- _How to complete this task_
Copy the rows below word for word, from their very first line through the line that contains "Me encanta como te queda este", including that line.
++++ Provided records
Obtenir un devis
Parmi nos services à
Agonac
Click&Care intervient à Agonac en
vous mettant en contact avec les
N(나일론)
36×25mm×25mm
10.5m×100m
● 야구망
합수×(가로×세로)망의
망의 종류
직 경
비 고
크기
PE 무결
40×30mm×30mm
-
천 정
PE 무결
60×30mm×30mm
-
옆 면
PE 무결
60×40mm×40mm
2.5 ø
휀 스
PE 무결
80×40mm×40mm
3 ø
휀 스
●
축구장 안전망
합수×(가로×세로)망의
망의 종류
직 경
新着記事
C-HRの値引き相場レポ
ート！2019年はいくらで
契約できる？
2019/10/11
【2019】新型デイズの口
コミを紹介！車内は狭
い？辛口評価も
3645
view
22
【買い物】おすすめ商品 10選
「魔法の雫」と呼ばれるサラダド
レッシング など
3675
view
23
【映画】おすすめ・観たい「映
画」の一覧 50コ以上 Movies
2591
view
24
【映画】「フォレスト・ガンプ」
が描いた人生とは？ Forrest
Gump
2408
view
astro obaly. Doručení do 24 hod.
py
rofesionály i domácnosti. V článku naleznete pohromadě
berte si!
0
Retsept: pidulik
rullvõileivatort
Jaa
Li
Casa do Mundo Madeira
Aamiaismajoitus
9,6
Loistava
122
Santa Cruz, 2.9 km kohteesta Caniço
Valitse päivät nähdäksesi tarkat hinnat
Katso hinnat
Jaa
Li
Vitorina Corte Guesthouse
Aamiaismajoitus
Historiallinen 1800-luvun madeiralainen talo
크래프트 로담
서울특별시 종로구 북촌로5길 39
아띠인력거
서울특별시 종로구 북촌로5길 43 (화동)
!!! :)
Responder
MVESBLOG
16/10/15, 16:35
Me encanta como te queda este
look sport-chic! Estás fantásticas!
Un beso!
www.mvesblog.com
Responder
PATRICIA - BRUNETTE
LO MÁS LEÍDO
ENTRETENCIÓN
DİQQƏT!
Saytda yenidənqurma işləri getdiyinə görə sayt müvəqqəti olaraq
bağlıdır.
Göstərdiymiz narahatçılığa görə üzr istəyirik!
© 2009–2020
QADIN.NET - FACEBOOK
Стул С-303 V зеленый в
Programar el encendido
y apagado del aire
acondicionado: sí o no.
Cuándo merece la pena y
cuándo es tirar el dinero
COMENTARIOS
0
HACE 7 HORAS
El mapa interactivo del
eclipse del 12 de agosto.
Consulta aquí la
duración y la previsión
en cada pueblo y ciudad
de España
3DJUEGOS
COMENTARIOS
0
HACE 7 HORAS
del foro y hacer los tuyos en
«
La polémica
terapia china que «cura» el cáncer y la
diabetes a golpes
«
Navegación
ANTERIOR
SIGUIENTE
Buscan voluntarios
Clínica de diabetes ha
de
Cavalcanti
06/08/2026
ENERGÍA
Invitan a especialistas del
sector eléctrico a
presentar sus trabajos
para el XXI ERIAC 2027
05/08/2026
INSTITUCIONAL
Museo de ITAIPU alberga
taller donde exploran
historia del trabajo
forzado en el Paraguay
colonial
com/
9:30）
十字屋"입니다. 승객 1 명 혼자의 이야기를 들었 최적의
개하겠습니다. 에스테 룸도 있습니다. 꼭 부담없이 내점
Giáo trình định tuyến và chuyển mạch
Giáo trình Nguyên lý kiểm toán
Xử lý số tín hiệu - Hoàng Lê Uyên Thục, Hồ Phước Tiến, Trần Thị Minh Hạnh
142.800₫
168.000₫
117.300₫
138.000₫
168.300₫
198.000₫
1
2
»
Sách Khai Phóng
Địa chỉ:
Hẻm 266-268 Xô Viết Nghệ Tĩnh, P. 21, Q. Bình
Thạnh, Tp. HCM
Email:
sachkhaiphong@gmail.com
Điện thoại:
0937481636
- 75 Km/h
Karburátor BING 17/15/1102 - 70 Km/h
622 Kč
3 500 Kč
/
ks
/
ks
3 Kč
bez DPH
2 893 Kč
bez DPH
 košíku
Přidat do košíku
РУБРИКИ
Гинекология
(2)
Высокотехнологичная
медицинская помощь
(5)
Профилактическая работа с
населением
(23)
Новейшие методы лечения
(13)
++++++++
- _Reply_
Obtenir un devis
Parmi nos services à
Agonac
Click&Care intervient à Agonac en
vous mettant en contact avec les
N(나일론)
36×25mm×25mm
10.5m×100m
● 야구망
합수×(가로×세로)망의
망의 종류
직 경
비 고
크기
PE 무결
40×30mm×30mm
-
천 정
PE 무결
60×30mm×30mm
-
옆 면
PE 무결
60×40mm×40mm
2.5 ø
휀 스
PE 무결
80×40mm×40mm
3 ø
휀 스
●
축구장 안전망
합수×(가로×세로)망의
망의 종류
직 경
新着記事
C-HRの値引き相場レポ
ート！2019年はいくらで
契約できる？
2019/10/11
【2019】新型デイズの口
コミを紹介！車内は狭
い？辛口評価も
3645
view
22
【買い物】おすすめ商品 10選
「魔法の雫」と呼ばれるサラダド
レッシング など
3675
view
23
【映画】おすすめ・観たい「映
画」の一覧 50コ以上 Movies
2591
view
24
【映画】「フォレスト・ガンプ」
が描いた人生とは？ Forrest
Gump
2408
view
astro obaly. Doručení do 24 hod.
py
rofesionály i domácnosti. V článku naleznete pohromadě
berte si!
0
Retsept: pidulik
rullvõileivatort
Jaa
Li
Casa do Mundo Madeira
Aamiaismajoitus
9,6
Loistava
122
Santa Cruz, 2.9 km kohteesta Caniço
Valitse päivät nähdäksesi tarkat hinnat
Katso hinnat
Jaa
Li
Vitorina Corte Guesthouse
Aamiaismajoitus
Historiallinen 1800-luvun madeiralainen talo
크래프트 로담
서울특별시 종로구 북촌로5길 39
아띠인력거
서울특별시 종로구 북촌로5길 43 (화동)
!!! :)
Responder
MVESBLOG
16/10/15, 16:35
Me encanta como te queda este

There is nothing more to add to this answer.